David’s Reply (written in consultation with Donna):

How does Donna make sense of the world of subtle energies? As the baseball umpire said, "I calls ‘em like I sees ‘em." What she sees, feels, and intuits are the primary sources of information she goes on. Where her perceptions are similar to TCM or the older teachings, she adopts them. Where her perceptions are different (such as seeing Triple Warmer and the strange flows as having properties not recognized by TCM), her teachings counter or go beyond those models.

Where yours and my worldviews diverge [writing to the psychologist], to the extent that mine is influenced by working so closely with Donna over the past decades, is that I have come to put a lot of stock in what Donna sees (and registers kinesthetically) about energy. If Western science hasn’t been able to empirically demonstrate a particular subtle energy system that Donna perceives, I hold in my mind that it will be able to demonstrate it one day rather than that it is unproven speculation. I have learned to trust Donna’s maps because I have seen her consistently use those maps to assess maladies in ways the person can readily verify and then to heal a wide range of conditions.

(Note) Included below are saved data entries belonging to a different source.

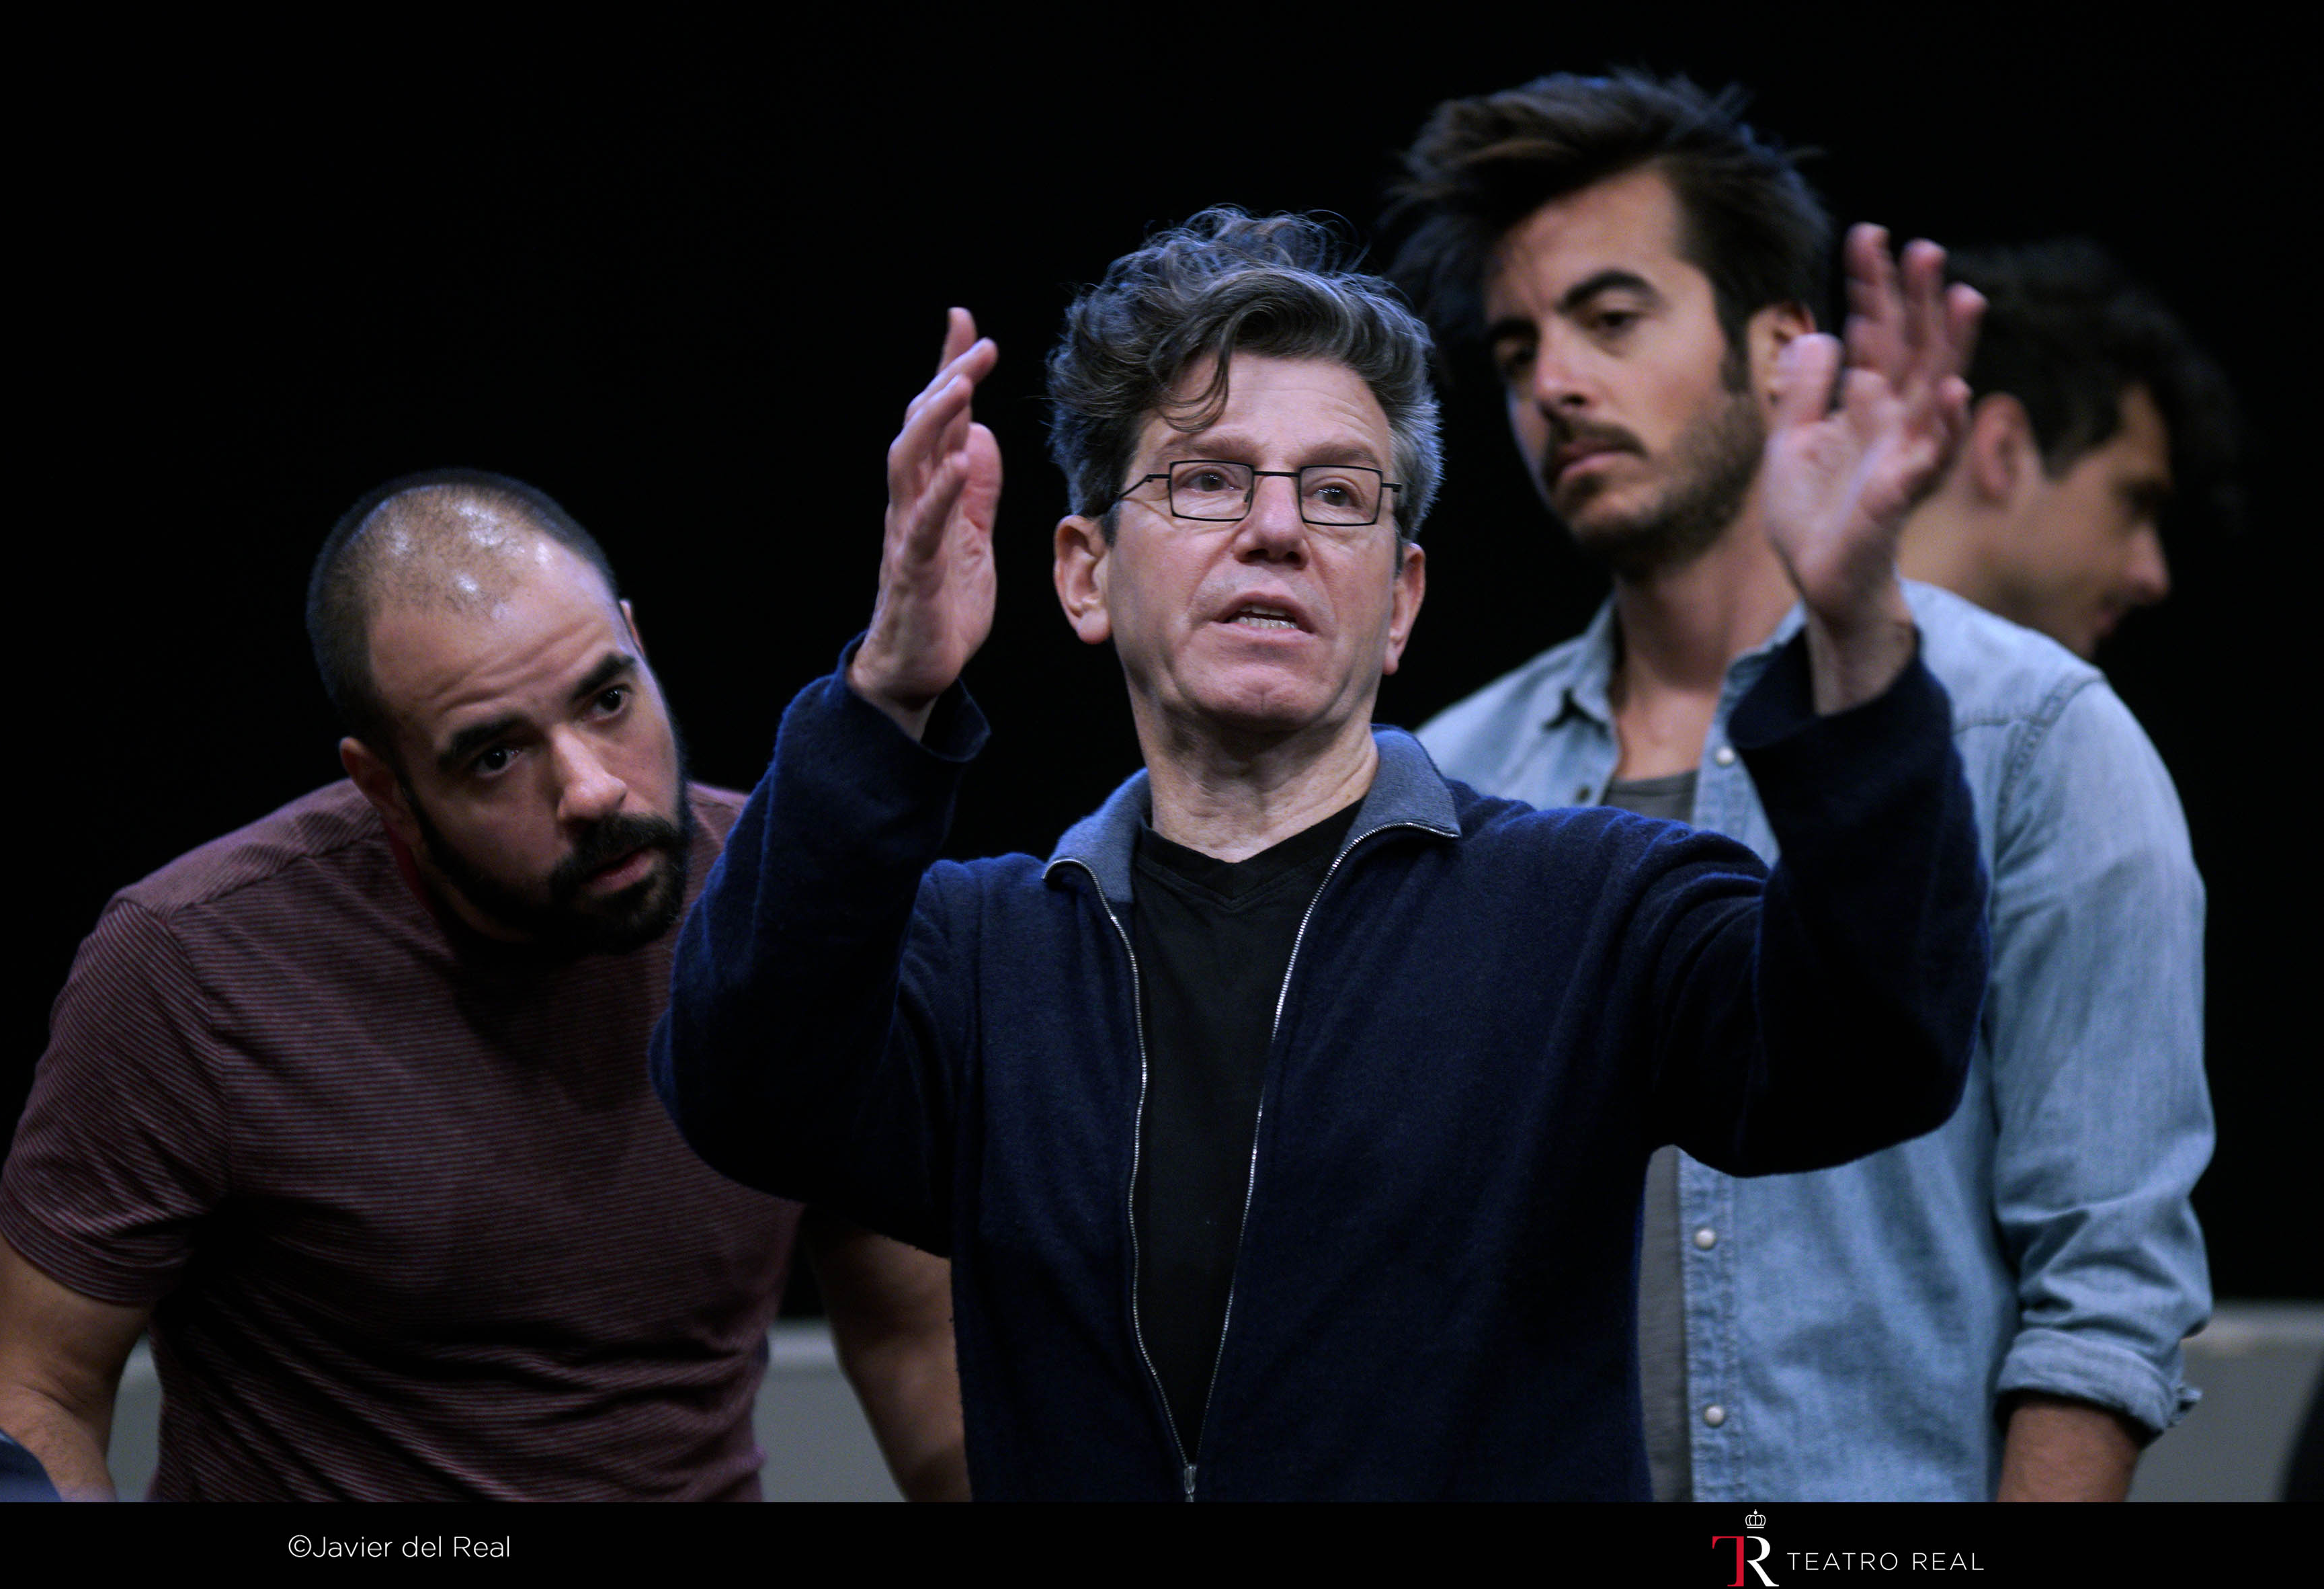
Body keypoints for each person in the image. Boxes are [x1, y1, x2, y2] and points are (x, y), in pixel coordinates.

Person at [651, 206, 1993, 1500]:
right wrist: (884, 695)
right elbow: (739, 1085)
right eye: (1206, 480)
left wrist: (1859, 633)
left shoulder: (1591, 906)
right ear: (1082, 572)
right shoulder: (975, 955)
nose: (1278, 529)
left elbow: (1869, 1057)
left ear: (1398, 599)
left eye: (1340, 494)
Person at [1389, 71, 2212, 1501]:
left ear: (1779, 347)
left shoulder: (2029, 729)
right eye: (1518, 348)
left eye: (1611, 317)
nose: (1553, 386)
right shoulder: (1455, 772)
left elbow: (2106, 1288)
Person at [0, 471, 966, 1501]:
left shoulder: (793, 905)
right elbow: (34, 1391)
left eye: (607, 699)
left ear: (637, 641)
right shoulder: (188, 970)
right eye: (495, 756)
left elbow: (914, 1334)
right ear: (385, 788)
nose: (591, 789)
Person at [1895, 239, 2238, 658]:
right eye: (2133, 502)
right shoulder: (2069, 715)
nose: (2153, 577)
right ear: (2004, 452)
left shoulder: (1801, 672)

When Donna was growing up, she assumed everyone saw energy the way she did (as did her mother, sister, and brother). Only when she got into her healing work, in her 30s, did she realize that the kaleidoscope of colors and shapes she sees had been mapped in various healing and spiritual traditions. The lines of energy were called meridians by the Chinese. The spirals of energy along the midline of the body were called chakras by yogis and in the Vedic texts, etc. She sees nine distinct energy systems that are relevant for healing the body, most of which are described in one time-honored healing system or another.

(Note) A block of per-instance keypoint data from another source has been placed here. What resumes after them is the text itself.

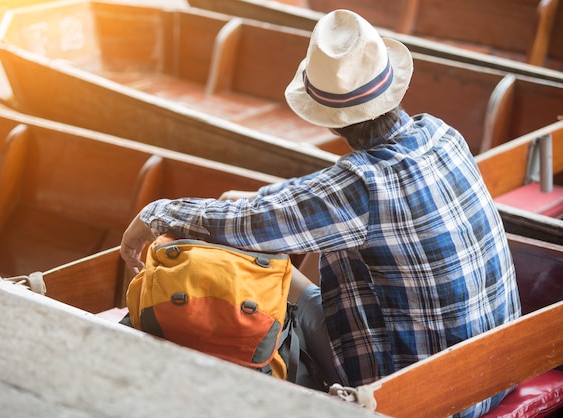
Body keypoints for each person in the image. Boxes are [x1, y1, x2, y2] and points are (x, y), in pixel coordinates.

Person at [121, 9, 520, 417]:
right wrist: (251, 200)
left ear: (330, 122)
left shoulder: (359, 186)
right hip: (499, 370)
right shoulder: (441, 134)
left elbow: (250, 225)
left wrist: (158, 212)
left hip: (427, 398)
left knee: (260, 261)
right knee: (262, 230)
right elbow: (313, 199)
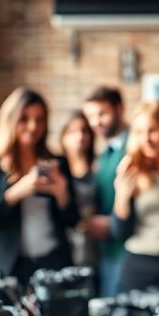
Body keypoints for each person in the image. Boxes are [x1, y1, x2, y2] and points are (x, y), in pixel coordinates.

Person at [0, 87, 77, 285]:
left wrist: (62, 193)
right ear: (10, 121)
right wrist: (16, 193)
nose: (33, 126)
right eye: (24, 119)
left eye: (40, 119)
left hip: (53, 264)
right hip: (6, 267)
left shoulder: (57, 163)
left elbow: (73, 220)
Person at [112, 101, 159, 296]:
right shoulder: (131, 169)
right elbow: (121, 233)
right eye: (139, 132)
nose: (146, 139)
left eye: (153, 130)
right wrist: (121, 196)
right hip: (138, 264)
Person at [83, 86, 128, 297]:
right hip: (104, 250)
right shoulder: (103, 155)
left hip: (126, 250)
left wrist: (111, 223)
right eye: (91, 116)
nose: (96, 122)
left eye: (102, 114)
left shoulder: (134, 147)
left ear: (119, 109)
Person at [60, 110, 98, 268]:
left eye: (84, 131)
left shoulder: (99, 167)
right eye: (72, 131)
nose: (80, 136)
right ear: (63, 137)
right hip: (64, 244)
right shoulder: (57, 170)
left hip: (95, 244)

Donna does not feel she is special. She believes we are all born with the capacity to register subtle energies (whether through vision, hearing, feeling, smelling, or tasting – we have students who are adept in each of these ways of picking up on vibrations and registering them through one of their senses). But babies lose this attunement very quickly when it is not reinforced. Donna’s mother reinforced it in Donna (and in her sister and brother).

So to your question about "Mao stripped them of heart and soul." In not feeling special, it is easy for Donna to imagine that the ancient Chinese physicians, living in a non-technological world where people relied on and cultivated their senses more than we do today, that they also "saw" subtle energies and that is why there is so much correspondence between what Donna sees/feels and the ancient maps. But it is largely an intuitive journey to see and feel subtle vibrations and to sense what they mean and what would be healing. That intuitive dimension – which connects us with the cosmos, the unity of all it contains, and the sense of awe and wonder – is what Mao stripped from the old teachings, and for Donna that is where the heart and soul of healing lie.

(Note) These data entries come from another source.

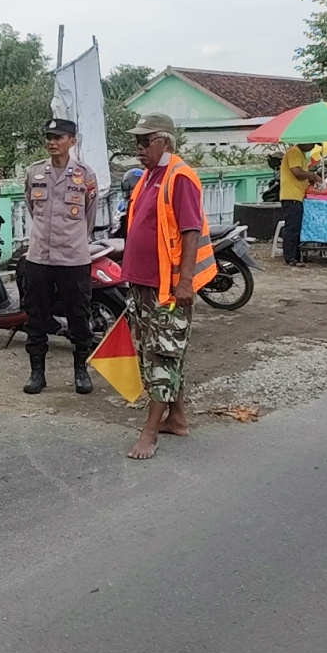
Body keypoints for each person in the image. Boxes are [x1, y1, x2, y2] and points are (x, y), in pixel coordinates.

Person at [119, 113, 218, 460]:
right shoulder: (148, 177)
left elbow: (190, 230)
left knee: (162, 354)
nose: (139, 148)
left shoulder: (180, 177)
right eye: (138, 142)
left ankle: (149, 432)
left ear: (165, 141)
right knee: (159, 350)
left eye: (145, 141)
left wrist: (186, 282)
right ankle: (176, 418)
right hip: (143, 283)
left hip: (168, 287)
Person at [22, 118, 99, 395]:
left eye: (59, 137)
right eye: (49, 137)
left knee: (79, 315)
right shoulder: (34, 173)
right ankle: (37, 373)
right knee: (35, 316)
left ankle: (81, 370)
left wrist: (72, 238)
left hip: (74, 258)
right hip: (40, 257)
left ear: (72, 141)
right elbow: (33, 208)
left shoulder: (85, 175)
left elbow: (89, 216)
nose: (52, 142)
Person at [279, 141, 321, 267]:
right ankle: (290, 257)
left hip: (298, 196)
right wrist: (313, 176)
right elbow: (296, 172)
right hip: (292, 196)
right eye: (312, 144)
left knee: (297, 227)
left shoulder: (301, 154)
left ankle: (297, 255)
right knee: (292, 227)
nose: (313, 147)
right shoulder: (294, 152)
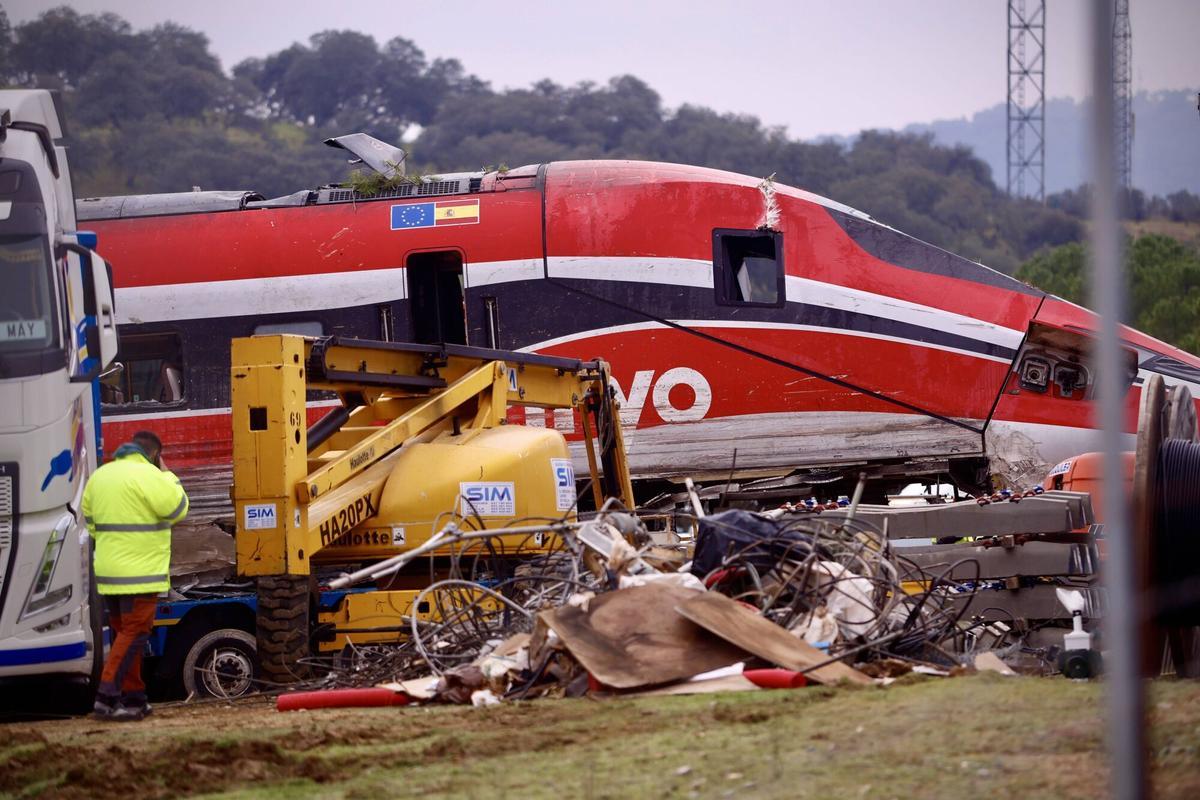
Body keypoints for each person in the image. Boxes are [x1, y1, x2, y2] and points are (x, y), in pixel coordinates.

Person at [82, 430, 188, 721]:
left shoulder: (100, 476)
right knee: (135, 633)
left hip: (107, 572)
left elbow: (91, 523)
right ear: (154, 455)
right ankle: (106, 697)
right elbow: (178, 508)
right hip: (139, 573)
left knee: (124, 636)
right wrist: (167, 475)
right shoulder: (151, 476)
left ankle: (135, 698)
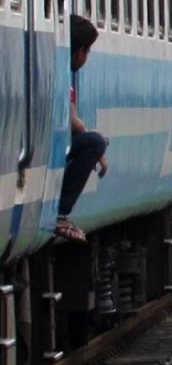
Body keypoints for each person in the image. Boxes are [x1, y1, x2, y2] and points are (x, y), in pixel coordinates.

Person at [57, 15, 110, 243]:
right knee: (95, 142)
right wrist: (97, 146)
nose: (86, 57)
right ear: (80, 51)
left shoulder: (60, 69)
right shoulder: (61, 71)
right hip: (50, 147)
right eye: (87, 52)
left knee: (94, 141)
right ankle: (60, 212)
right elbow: (72, 120)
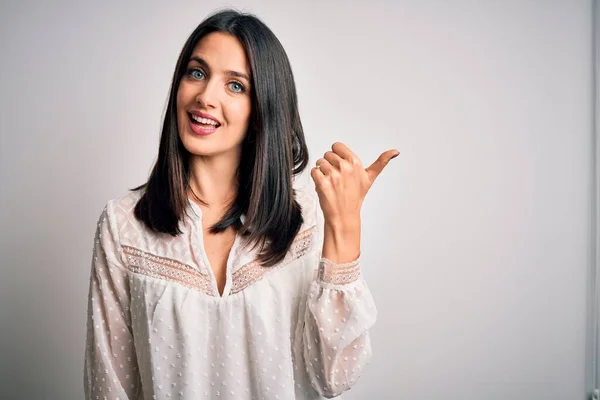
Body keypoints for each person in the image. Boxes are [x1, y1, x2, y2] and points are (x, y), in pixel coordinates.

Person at [83, 8, 399, 400]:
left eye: (235, 86)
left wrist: (344, 225)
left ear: (263, 107)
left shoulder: (306, 219)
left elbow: (333, 376)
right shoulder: (122, 225)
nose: (205, 96)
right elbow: (109, 385)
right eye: (197, 73)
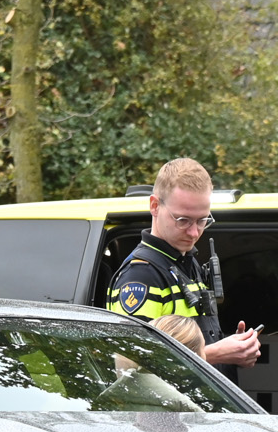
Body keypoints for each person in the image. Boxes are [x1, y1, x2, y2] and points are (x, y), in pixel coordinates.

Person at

Yes, I would be much more comfortable standing upon a solid, scientifically-verified, empirical foundation in my cosmology, but based on all the sources of information available to me, I have elected to "see it the way she calls it." It has been reassuring, along those lines, to watch the accumulation of empirical support for the efficacy of acupoint tapping. When I started, as recently as 2000, there wasn't a single peer-reviewed clinical trial showing that tapping works (now there are more than 30). It was all on faith for me, which – given my particular journey – was not easy. But I trusted my own and others' experiences with tapping despite the lack of systematic empirical evidence for its efficacy. I am now operating on faith that science will also be able to verify what Donna and many other healers (and, presumably, the ancient Chinese sages) all see or saw. I know that faith doesn't play well in the scientific establishment, and I don't exactly wear it on my sleeve, but the above is the perspective I hold as I try to make sense of this new and still strange field called Energy Psychology.